What is not phishing-resistant

  • SMS / voice OTP — interceptable, SIM-swap-vulnerable.
  • TOTP authenticator apps — phishable through AiTM proxies (Evilginx, Modlishka) that relay the OTP in real-time.
  • Push notifications — push-bombing (spam approvals until the user taps), social engineering ("IT needs you to approve"), and AiTM defeat these.
  • Email magic links — phishable; the link can be stolen at the inbox.
  • Knowledge-based questions — defeated by data breaches.

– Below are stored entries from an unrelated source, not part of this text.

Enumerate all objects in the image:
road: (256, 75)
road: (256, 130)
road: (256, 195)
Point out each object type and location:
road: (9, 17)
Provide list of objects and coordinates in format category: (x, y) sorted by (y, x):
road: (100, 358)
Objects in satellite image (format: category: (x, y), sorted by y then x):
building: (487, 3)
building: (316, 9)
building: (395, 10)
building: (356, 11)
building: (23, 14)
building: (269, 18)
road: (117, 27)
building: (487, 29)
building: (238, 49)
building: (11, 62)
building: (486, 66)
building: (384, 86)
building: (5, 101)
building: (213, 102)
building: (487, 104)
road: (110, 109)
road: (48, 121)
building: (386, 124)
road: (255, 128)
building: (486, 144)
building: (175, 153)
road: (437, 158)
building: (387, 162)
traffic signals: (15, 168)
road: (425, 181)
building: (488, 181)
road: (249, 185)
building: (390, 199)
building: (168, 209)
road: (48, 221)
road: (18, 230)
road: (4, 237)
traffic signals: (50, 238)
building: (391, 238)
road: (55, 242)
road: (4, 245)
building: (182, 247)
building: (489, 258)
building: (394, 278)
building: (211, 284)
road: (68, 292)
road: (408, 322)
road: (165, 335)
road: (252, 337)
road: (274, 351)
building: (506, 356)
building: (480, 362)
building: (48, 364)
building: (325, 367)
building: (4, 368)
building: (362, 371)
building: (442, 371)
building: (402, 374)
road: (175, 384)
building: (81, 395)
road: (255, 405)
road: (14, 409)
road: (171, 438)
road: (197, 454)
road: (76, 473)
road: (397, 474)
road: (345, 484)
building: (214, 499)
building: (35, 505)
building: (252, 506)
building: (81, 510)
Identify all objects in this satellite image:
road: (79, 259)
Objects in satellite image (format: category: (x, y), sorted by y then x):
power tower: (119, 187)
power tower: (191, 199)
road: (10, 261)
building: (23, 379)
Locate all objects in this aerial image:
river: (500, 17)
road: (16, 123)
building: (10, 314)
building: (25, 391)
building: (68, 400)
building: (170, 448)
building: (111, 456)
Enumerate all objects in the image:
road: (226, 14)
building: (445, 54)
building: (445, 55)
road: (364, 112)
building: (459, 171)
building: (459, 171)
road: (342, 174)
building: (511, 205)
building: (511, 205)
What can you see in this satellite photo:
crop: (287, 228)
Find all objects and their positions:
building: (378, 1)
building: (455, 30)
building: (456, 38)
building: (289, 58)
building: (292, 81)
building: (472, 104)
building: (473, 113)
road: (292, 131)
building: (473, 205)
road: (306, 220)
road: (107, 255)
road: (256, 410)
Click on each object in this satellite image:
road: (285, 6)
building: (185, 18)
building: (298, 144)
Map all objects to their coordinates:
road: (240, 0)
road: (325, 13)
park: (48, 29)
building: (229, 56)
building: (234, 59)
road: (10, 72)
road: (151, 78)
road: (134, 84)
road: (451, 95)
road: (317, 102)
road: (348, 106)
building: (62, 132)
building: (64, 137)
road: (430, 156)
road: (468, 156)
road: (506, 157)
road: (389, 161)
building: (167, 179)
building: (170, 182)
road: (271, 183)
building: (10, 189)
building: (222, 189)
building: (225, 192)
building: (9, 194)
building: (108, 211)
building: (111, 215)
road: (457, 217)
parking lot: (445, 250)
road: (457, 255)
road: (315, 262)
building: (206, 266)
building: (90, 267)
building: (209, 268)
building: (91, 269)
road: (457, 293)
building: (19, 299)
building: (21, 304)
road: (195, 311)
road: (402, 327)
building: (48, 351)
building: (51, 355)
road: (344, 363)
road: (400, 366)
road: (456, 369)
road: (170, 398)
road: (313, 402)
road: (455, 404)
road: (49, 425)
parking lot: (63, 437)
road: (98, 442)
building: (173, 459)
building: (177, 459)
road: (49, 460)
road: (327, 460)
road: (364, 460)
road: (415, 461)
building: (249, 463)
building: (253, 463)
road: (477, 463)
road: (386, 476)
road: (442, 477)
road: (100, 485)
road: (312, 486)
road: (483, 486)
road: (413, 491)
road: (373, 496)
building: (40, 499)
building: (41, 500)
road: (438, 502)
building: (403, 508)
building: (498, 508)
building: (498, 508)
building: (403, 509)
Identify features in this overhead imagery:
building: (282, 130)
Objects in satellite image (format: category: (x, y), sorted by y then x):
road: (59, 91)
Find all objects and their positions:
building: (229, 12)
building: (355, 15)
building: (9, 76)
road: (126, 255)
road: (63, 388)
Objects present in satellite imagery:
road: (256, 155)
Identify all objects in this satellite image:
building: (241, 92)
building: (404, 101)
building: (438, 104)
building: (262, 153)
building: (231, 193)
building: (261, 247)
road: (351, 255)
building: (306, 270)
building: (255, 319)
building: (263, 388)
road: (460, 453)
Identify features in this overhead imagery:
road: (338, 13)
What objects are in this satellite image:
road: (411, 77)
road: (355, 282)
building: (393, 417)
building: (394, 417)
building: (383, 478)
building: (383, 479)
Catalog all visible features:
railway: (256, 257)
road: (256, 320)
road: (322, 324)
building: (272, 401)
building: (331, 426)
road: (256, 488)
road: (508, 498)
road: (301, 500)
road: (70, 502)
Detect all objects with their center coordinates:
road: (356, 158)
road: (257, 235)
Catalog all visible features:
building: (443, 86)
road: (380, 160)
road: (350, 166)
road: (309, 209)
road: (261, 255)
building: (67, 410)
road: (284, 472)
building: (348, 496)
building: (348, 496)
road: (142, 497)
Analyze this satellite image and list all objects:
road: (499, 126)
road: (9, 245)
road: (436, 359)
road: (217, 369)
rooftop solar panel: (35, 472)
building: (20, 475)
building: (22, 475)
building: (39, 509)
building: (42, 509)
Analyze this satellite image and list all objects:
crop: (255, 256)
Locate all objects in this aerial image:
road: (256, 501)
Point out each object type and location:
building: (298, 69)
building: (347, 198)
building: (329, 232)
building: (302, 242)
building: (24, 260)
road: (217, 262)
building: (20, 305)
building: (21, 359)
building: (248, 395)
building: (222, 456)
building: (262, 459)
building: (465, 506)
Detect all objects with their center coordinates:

The reality is grim: every major MFA-bypass breach of the last three years (Uber, Twilio, Cisco, Cloudflare, Microsoft midnight blizzard) defeated push or TOTP-based MFA.

Who needs it first

CISA and most ITDR guidance recommend a tiered rollout:

  1. Privileged users — IT, security, domain admins, cloud admins, source code owners, finance executives.
  2. High-target roles — anyone in support / sales who handles customer data and gets phished daily.
  3. All employees, eventually.

Implementation reality

  • Most major IdPs (Entra ID, Okta, Google, Auth0, Duo, Ping) support FIDO2.
  • Hardware keys cost $25–70/user; passkeys cost nothing extra.
  • The harder problems are enrollment (getting keys to remote employees), recovery (lost keys), and coverage (legacy apps that don't support FIDO2).

Editorial note

If your security budget can fund only one initiative this year, replacing push/TOTP MFA with FIDO2 for privileged users is almost certainly the highest-ROI option.